British harpsichordist Sophie Yates presents an evening of French Baroque repertoire Friday, April 6, at 8 p.m. in Barnes Hall. The program includes the music of composers François Couperin, Jean-Philippe Rameau, Jean-Baptiste-Antoine Forqueray, Jacques Duphly and Joseph-Nicholas-Pancrace Royer.
Yates began her career by winning the international Erwin Bodky competition at the Boston Early Music Festival. As a result, she was invited to tour and broadcast throughout the eastern United States. Now she performs regularly around Europe and in London but also has worked in some other parts of the world, including Syria, Morocco and Western Australia. Last year saw her first visit to Japan.
Yates is probably best known for her affinity with the French Baroque, music of the Iberian Peninsula and English virginal music. She has performed on most of the playable virginals surviving in Britain and is working on a long-term project to collect a book of contemporary English pieces for this instrument. In addition to her work as a soloist and ensemble player, she teaches at the Royal College of Music.
On Monday, April 9, an eclectic exploration of Thelonius Monk's music will be presented in Barnes Hall by the Cornell Jazz All-Stars, Los Pinieros and the Cornell Low Brass Ensemble.
Monk was the pianist in the house band at Minton's Playhouse, along with Kenny Clarke and Nick Fenton, during the period (1941-42) that saw the birth of what came to be known as modern jazz or bebop. It was largely at Minton's that the loose conglomeration of wildly inventive soloists, prominently including Dizzy Gillespie and Charlie Parker, would gather after hours and off-nights to blow, show off, eat free food and, in the process, revolutionize jazz.
Monk's compositions were often radical reworkings of familiar popular tunes or blues, a hallmark of bebop, yet his playing style eschewed the hornlike flowing lines of the other great bebop pianist, Bud Powell. As a performer, Monk's improvisations often were agonizingly spare, dissonant in the extreme and his note attacks were highly percussive -- a technique that was facilitated by his unconventional, splay-fingered playing style.

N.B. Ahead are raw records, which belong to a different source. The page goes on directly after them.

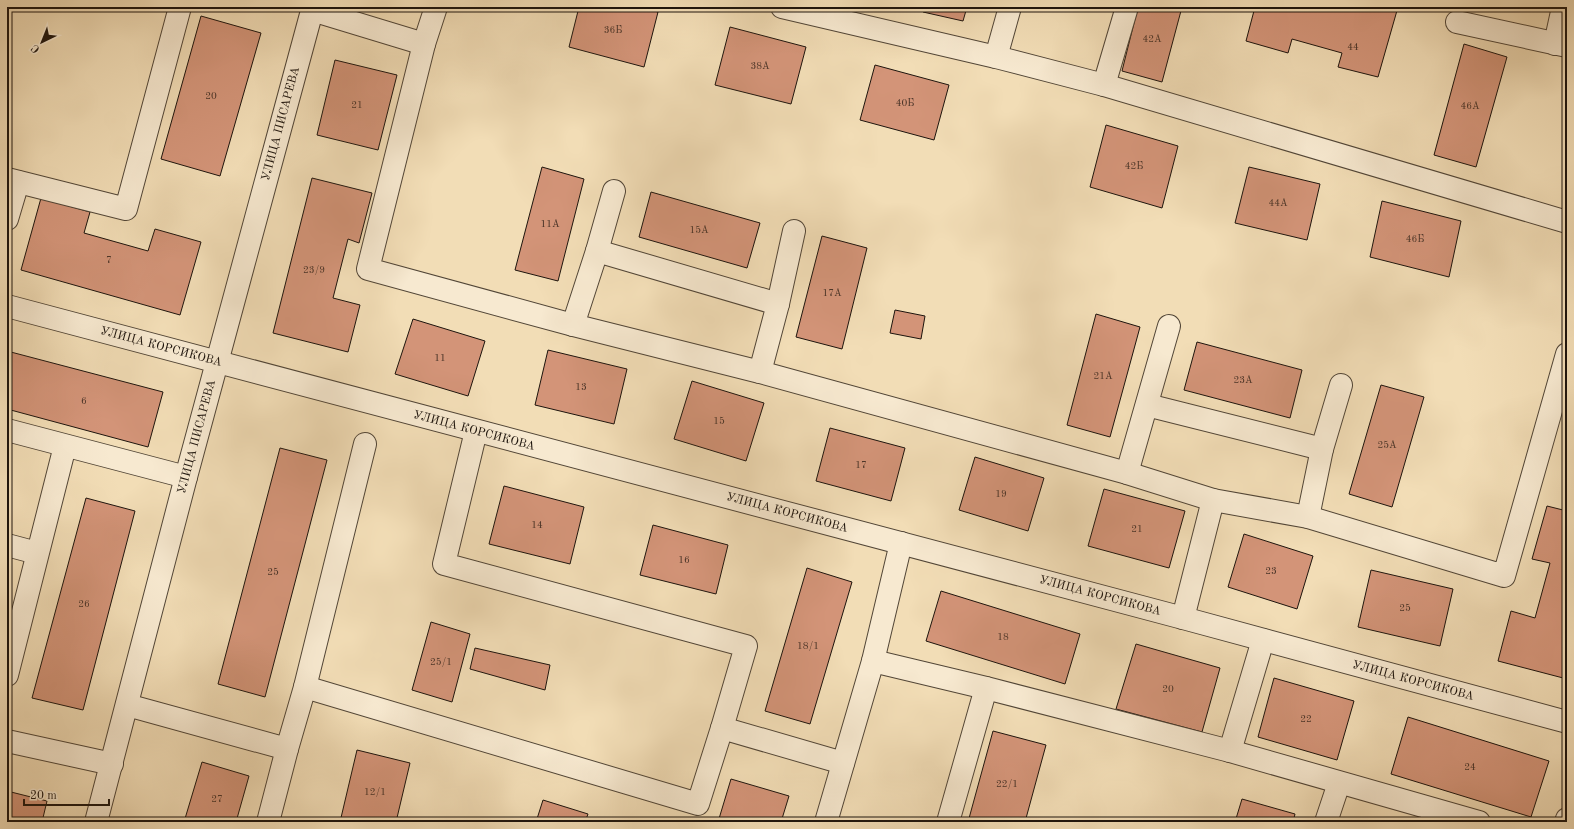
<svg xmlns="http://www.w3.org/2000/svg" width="1574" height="829" viewBox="0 0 1574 829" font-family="'Old Standard TT',serif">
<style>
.building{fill:#d39478;stroke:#1d140d}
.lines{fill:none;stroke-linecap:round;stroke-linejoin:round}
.minor-casing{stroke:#524637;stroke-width:24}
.minor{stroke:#f7e9d0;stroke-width:22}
.labels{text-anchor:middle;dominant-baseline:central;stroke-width:4;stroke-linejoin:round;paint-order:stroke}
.number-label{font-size:10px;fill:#4a3428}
.street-label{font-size:12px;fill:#1d140d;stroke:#f7e9d0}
</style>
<rect width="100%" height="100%" fill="#f2ddb6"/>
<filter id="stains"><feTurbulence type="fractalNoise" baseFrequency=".005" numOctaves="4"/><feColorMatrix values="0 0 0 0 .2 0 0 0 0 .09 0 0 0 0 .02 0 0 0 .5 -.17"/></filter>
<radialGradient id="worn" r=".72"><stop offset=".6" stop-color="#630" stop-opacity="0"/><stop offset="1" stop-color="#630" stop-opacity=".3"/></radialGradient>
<g class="building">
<path d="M579,7H639L658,12L644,67L569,47Z"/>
<path d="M924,7H967L963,21L923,12Z"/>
<path d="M1138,7H1182L1162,82L1122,71Z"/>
<path d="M1255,7H1398L1378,77L1338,67L1342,53L1292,39L1288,53L1246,41Z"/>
<path d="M201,16L261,33L220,176L161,159Z"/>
<path d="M730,27L806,47L791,104L715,85Z"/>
<path d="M1464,44L1507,57L1476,167L1434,155Z"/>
<path d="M335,60L397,75L378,150L317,135Z"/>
<path d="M875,65L949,85L934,140L860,120Z"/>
<path d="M1106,125L1178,146L1162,208L1090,187Z"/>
<path d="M542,167L584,179L558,281L515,270Z"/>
<path d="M1249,167L1320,184L1307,240L1235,223Z"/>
<path d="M312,178L372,193L359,243L348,239L333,298L360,305L348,352L273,333Z"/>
<path d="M651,192L760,223L747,268L639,237Z"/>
<path d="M41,198L90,212L84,233L148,251L155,229L201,242L180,315L21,270Z"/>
<path d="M1382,201L1461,221L1449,277L1370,257Z"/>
<path d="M822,236L867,248L842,349L796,337Z"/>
<path d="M895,310L925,316L921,339L890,333Z"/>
<path d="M1096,314L1140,327L1110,437L1067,425Z"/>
<path d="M413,319L485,341L468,396L395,374Z"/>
<path d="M1197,342L1302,370L1290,418L1184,390Z"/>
<path d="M548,350L627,369L614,424L535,405Z"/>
<path d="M7,351L163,392L148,447L7,409Z"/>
<path d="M692,381L764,403L746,461L674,439Z"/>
<path d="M1381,385L1424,397L1392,507L1349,494Z"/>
<path d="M830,428L905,448L891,501L816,481Z"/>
<path d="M280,448L327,460L265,697L218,684Z"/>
<path d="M975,457L1044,478L1028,531L959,510Z"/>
<path d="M504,486L584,507L570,564L489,544Z"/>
<path d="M1104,489L1185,511L1169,568L1088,546Z"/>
<path d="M86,498L135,511L83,710L32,698Z"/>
<path d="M1547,506L1567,511V679L1498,661L1511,611L1535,618L1550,563L1532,559Z"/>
<path d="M653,525L728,545L716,594L640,575Z"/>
<path d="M1244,534L1313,556L1297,609L1228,587Z"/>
<path d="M807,568L852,582L810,724L765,711Z"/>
<path d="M1371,570L1453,589L1440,646L1358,627Z"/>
<path d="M941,591L1080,634L1065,684L926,641Z"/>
<path d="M431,622L470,634L452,702L412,690Z"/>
<path d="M1136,644L1220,668L1202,732L1116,709Z"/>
<path d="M475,648L550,665L545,690L470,669Z"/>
<path d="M1274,678L1354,701L1337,760L1258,737Z"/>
<path d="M1408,717L1549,761L1531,817L1391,774Z"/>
<path d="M993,731L1046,745L1025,822H968Z"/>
<path d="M357,750L410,763L396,822H340Z"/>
<path d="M202,762L249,776L236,822H184Z"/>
<path d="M731,779L789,796L781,822H718Z"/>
<path d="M7,791L47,801L42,822H7Z"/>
<path d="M1242,799L1295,814L1293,822H1235Z"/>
<path d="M543,800L588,814L585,822H536Z"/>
</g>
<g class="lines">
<g class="minor-casing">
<g id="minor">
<path d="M436,7L424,44L368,269L573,325L760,372L1127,473L1213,500L1308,517L1504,576L1567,354"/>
<path d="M782,7L996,57L1104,85L1567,222"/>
<path d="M312,10L424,44"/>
<path d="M1457,22L1567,46"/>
<path d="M1555,44L1563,7"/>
<path d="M996,57L1010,7"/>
<path d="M1104,85L1127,7"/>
<path d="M7,179L126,209L180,7"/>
<path d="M7,219L18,182"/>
<path d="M597,251L778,304"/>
<path d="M7,306L1183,618L1567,722"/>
<path d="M573,325L597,251L614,191"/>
<path d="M760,372L778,304L794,231"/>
<path d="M1147,405L1322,449L1341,385"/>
<path d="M7,430L186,477"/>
<path d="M476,431L444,564L746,646L722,728"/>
<path d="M1127,473L1169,326"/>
<path d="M1308,517L1322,449"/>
<path d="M7,545L37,553"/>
<path d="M1183,618L1213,500"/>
<path d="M873,661L986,688L1230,751L1479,822"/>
<path d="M7,675L65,446"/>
<path d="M305,687L365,444"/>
<path d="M127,705L287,749L305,687L698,804L722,728L843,763"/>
<path d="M7,741L112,764"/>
<path d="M1230,751L1263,640"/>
<path d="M96,822L186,477L313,7"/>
<path d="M268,822L287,749"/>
<path d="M826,822L873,661L901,543"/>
<path d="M948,822L986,688"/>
<path d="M1326,822L1339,783"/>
<path d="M1566,822L1567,819"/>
</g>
</g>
<use href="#minor" class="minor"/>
</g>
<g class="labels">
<g class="number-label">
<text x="613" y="30">36Б</text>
<text x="1152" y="39">42А</text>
<text x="1353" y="47">44</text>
<text x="760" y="66">38А</text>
<text x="211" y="96">20</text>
<text x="905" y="103">40Б</text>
<text x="357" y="105">21</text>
<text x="1470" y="106">46А</text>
<text x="1134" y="166">42Б</text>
<text x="1278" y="203">44А</text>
<text x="550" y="224">11А</text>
<text x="699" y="230">15А</text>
<text x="1415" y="239">46Б</text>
<text x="109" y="260">7</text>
<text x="314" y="270">23/9</text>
<text x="832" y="293">17А</text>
<text x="440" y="358">11</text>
<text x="1103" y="376">21А</text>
<text x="1243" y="380">23А</text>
<text x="581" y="387">13</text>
<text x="84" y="401">6</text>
<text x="719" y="421">15</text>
<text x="1387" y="445">25А</text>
<text x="861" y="465">17</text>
<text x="1001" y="494">19</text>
<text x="537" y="525">14</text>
<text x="1137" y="529">21</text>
<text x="684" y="560">16</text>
<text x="1271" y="571">23</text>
<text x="273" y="572">25</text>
<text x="84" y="604">26</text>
<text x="1405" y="608">25</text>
<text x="1003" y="637">18</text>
<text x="808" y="646">18/1</text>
<text x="441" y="662">25/1</text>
<text x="1168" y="689">20</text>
<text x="1306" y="719">22</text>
<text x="1470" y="767">24</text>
<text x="1007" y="784">22/1</text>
<text x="375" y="792">12/1</text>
<text x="217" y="799">27</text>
</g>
<g class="street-label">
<text transform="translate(281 124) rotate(-75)">УЛИЦА ПИСАРЕВА</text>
<text transform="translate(161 347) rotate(15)">УЛИЦА КОРСИКОВА</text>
<text transform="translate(474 431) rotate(15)">УЛИЦА КОРСИКОВА</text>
<text transform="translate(197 437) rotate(-75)">УЛИЦА ПИСАРЕВА</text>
<text transform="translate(787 513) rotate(15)">УЛИЦА КОРСИКОВА</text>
<text transform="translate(1100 596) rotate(15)">УЛИЦА КОРСИКОВА</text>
<text transform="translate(1413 681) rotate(15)">УЛИЦА КОРСИКОВА</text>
</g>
</g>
<rect width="1574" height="829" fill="none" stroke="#f2ddb6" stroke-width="24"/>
<rect x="8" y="8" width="1558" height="813" fill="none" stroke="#1d140d" stroke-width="2"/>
<rect x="12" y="12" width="1550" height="805" fill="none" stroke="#1d140d"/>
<g transform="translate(42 42) rotate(223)" stroke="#f7e9d0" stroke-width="3" paint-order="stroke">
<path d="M0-3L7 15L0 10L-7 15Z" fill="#1d140d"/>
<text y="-6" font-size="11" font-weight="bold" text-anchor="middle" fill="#1d140d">С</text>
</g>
<path d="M24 799v6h85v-6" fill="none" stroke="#1d140d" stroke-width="2"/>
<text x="30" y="799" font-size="12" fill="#1d140d" stroke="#f7e9d0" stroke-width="3" paint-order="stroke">20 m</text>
<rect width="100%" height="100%" filter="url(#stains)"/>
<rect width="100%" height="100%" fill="url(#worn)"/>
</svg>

The Cornell Jazz All-Stars is a loose collective of faculty, graduate students, undergraduates and members of the community. Los Pinieros is an Ithaca-based percussion ensemble highlighting Afro-Cuban musics. The Cornell Low Brass Ensemble, under the leadership of Mark Davis Scatterday, is devoted to the exploration of repertoire for low brass choir and other groupings.